Apontamentos – VII

Desgraça

_ Sai prá lá, desgraça.

Enquanto proferia a frase as mãos empurravam um homem negro que estava de pé na calçada.
Descia a rua Rua Monsenhor Celso, rumo a Praça Carlos Gomes. Caminhava devagar e desatento – irresponsabilidade com a própria vida nestes tempos de violência, aquela normal, de todos os dias, e agora soma-se à política.

De repente vejo dois Guardas Municipais, calmamente pedalando na contramão suas bicicletas rumo a Marechal Deodoro. Aceleram as pedaladas e tomam a direção da calçada em que caminho e se aproximam de onde estou. Só então noto que à minha frente há um homem alto, jovem e parado, com suas precárias roupas sujas.

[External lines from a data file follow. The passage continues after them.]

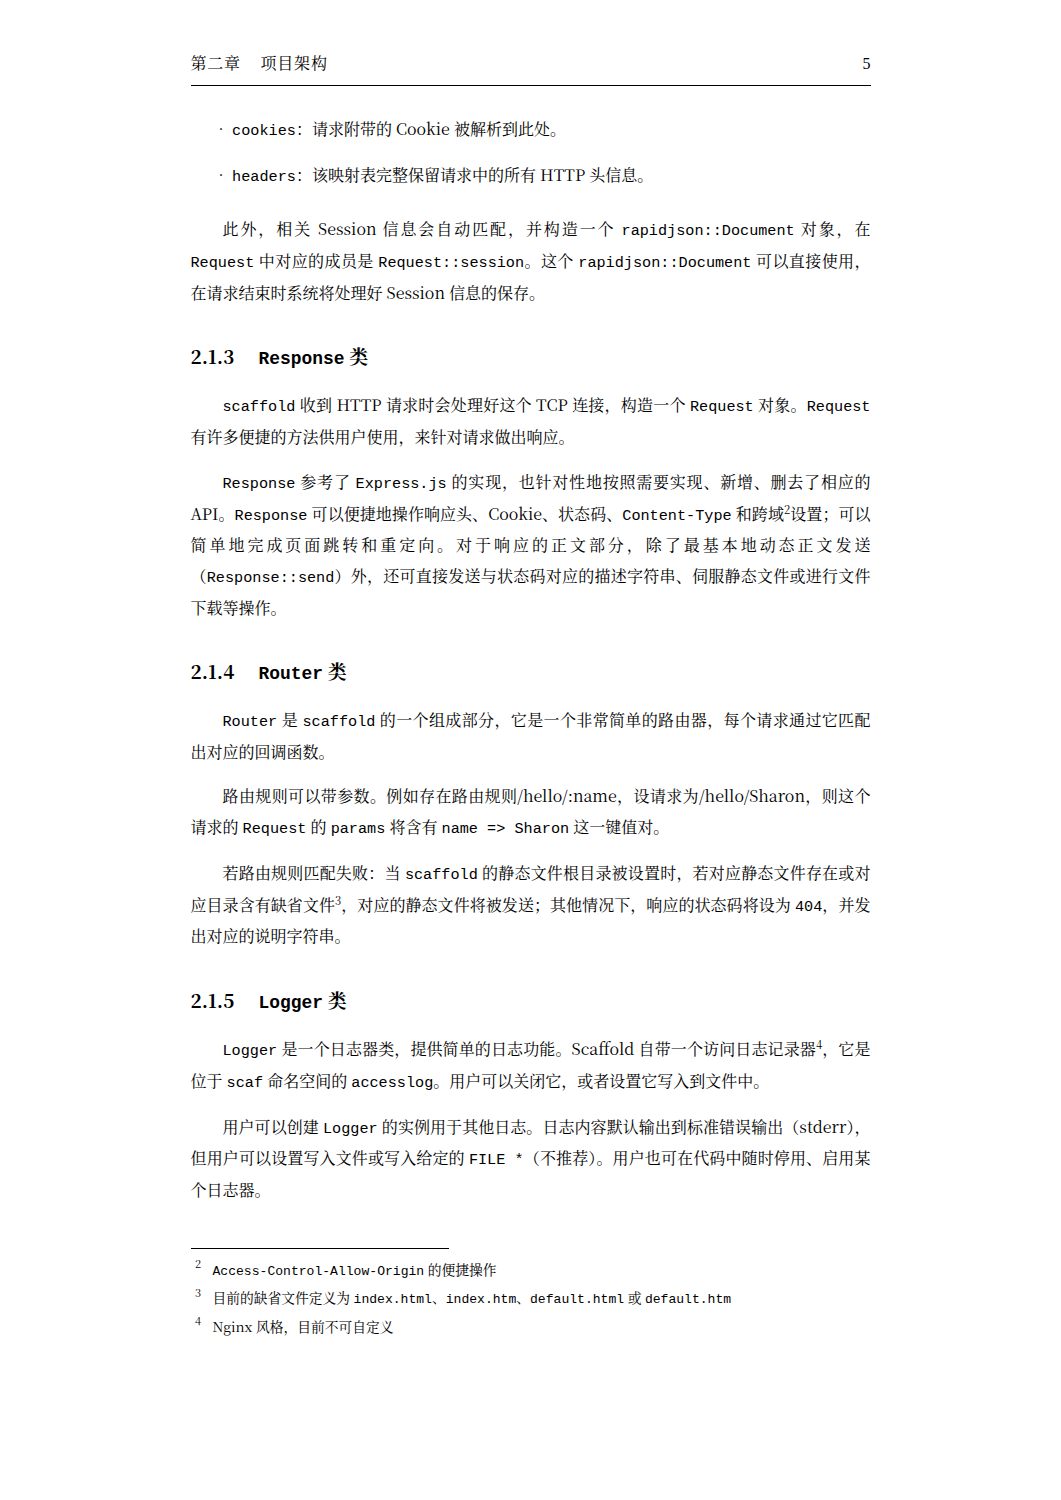第二章 项目架构
5
cookies：请求附带的 Cookie 被解析到此处。
headers：该映射表完整保留请求中的所有 HTTP 头信息。
此外，相关 Session 信息会自动匹配，并构造一个 rapidjson::Document 对象，在 Request 中对应的成员是 Request::session。这个 rapidjson::Document 可以直接使用，在请求结束时系统将处理好 Session 信息的保存。
2.1.3 Response 类
scaffold 收到 HTTP 请求时会处理好这个 TCP 连接，构造一个 Request 对象。Request 有许多便捷的方法供用户使用，来针对请求做出响应。
Response 参考了 Express.js 的实现，也针对性地按照需要实现、新增、删去了相应的 API。Response 可以便捷地操作响应头、Cookie、状态码、Content-Type 和跨域2设置；可以简单地完成页面跳转和重定向。对于响应的正文部分，除了最基本地动态正文发送（Response::send）外，还可直接发送与状态码对应的描述字符串、伺服静态文件或进行文件下载等操作。
2.1.4 Router 类
Router 是 scaffold 的一个组成部分，它是一个非常简单的路由器，每个请求通过它匹配出对应的回调函数。
路由规则可以带参数。例如存在路由规则/hello/:name，设请求为/hello/Sharon，则这个请求的 Request 的 params 将含有 name => Sharon 这一键值对。
若路由规则匹配失败：当 scaffold 的静态文件根目录被设置时，若对应静态文件存在或对应目录含有缺省文件3，对应的静态文件将被发送；其他情况下，响应的状态码将设为 404，并发出对应的说明字符串。
2.1.5 Logger 类
Logger 是一个日志器类，提供简单的日志功能。Scaffold 自带一个访问日志记录器4，它是位于 scaf 命名空间的 accesslog。用户可以关闭它，或者设置它写入到文件中。
用户可以创建 Logger 的实例用于其他日志。日志内容默认输出到标准错误输出（stderr），但用户可以设置写入文件或写入给定的 FILE *（不推荐）。用户也可在代码中随时停用、启用某个日志器。
2 Access-Control-Allow-Origin 的便捷操作
3目前的缺省文件定义为 index.html、index.htm、default.html 或 default.htm
4 Nginx 风格，目前不可自定义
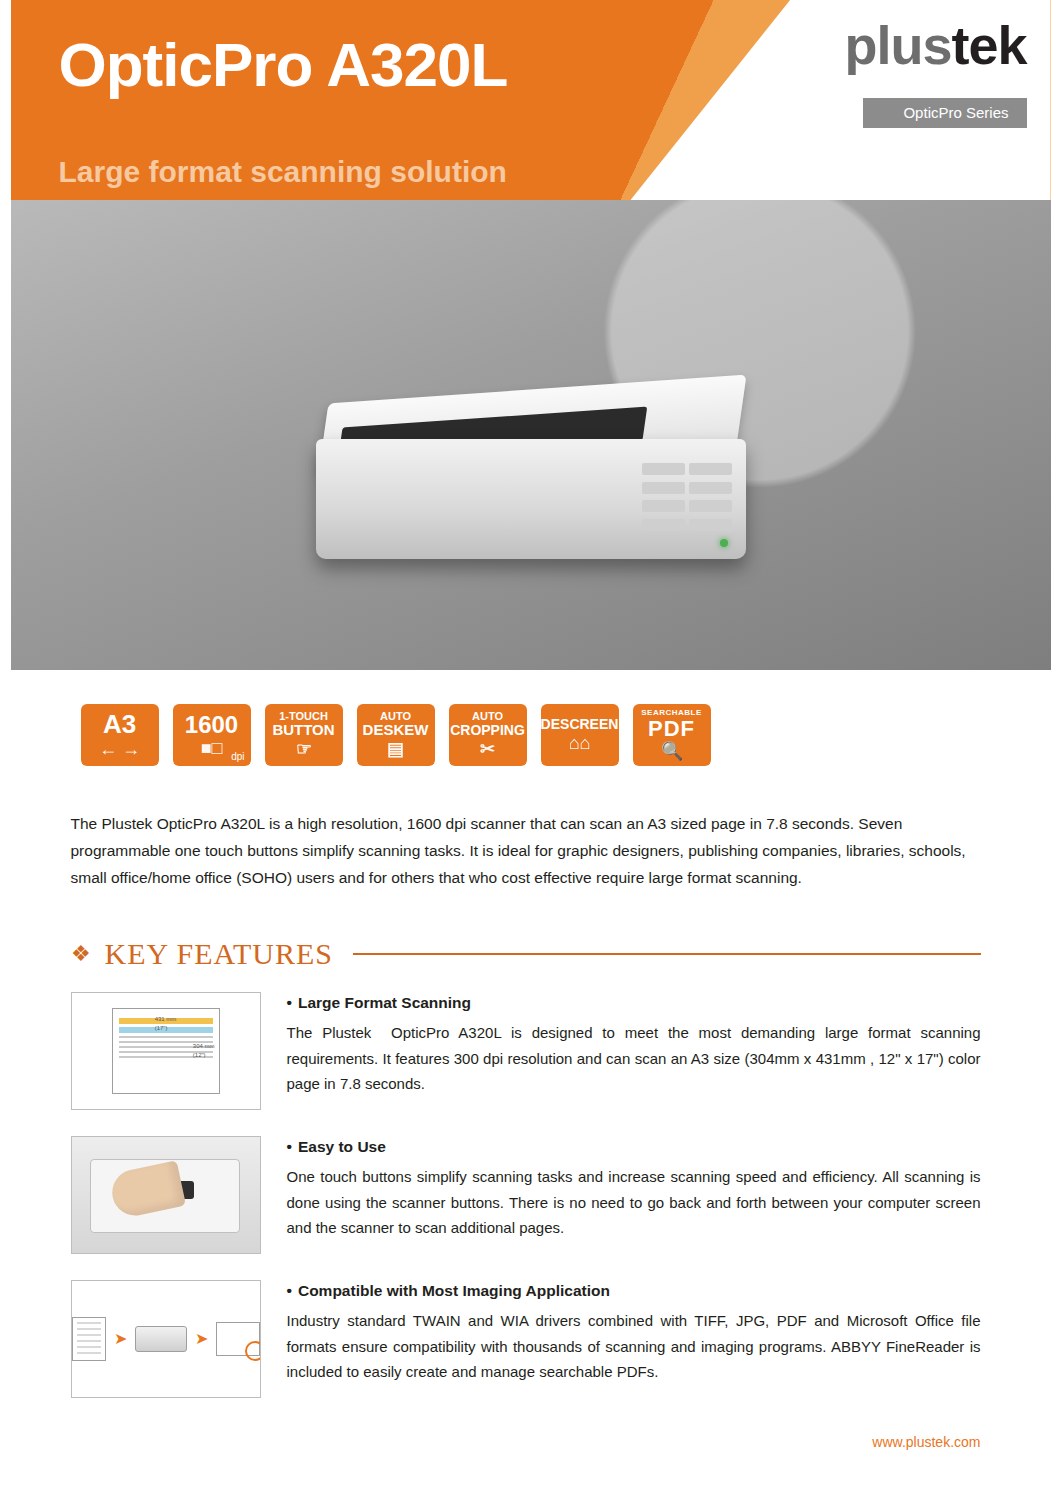OpticPro A320L
plustek
OpticPro Series
Large format scanning solution with high quality performance!
A3 ← →
1600 dpi ■□
1-TOUCH BUTTON ☞
AUTO DESKEW ▤
AUTO CROPPING ✂
DESCREEN ⌂⌂
SEARCHABLE PDF 🔍
The Plustek OpticPro A320L is a high resolution, 1600 dpi scanner that can scan an A3 sized page in 7.8 seconds. Seven programmable one touch buttons simplify scanning tasks. It is ideal for graphic designers, publishing companies, libraries, schools, small office/home office (SOHO) users and for others that who cost effective require large format scanning.
❖
KEY FEATURES
431 mm
(17") 304 mm
(12")
Large Format Scanning
The Plustek OpticPro A320L is designed to meet the most demanding large format scanning requirements. It features 300 dpi resolution and can scan an A3 size (304mm x 431mm , 12" x 17") color page in 7.8 seconds.
Easy to Use
One touch buttons simplify scanning tasks and increase scanning speed and efficiency. All scanning is done using the scanner buttons. There is no need to go back and forth between your computer screen and the scanner to scan additional pages.
➤
➤
Compatible with Most Imaging Application
Industry standard TWAIN and WIA drivers combined with TIFF, JPG, PDF and Microsoft Office file formats ensure compatibility with thousands of scanning and imaging programs. ABBYY FineReader is included to easily create and manage searchable PDFs.
www.plustek.com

Os ciclistas policiais chegam um de cada lado do homem e um deles, sem descer da bicicleta, empurra-o e diz “Sai pra lá, desgraça”. O outro observa o redor e diz:

– Cuidado, o Lula.

Acredito que se referia a mim, que tinha um adesivo de campanha do Lula colado na blusa.

O comentário, cuidado o Lula! é simbólico. Interpretei que, com o Lula na Presidência, a violência policial por si só diminuirá. Caso contrário, crescerá e será a desgraça para muito mais gente.


Medo

Escrevo esta crônica antes do segundo turno da eleição: são dias de incertezas, preocupações, tristezas e medo. Medo de usar roupa de cor vermelha, de usar adesivo no carro e medo de se manifestar politicamente.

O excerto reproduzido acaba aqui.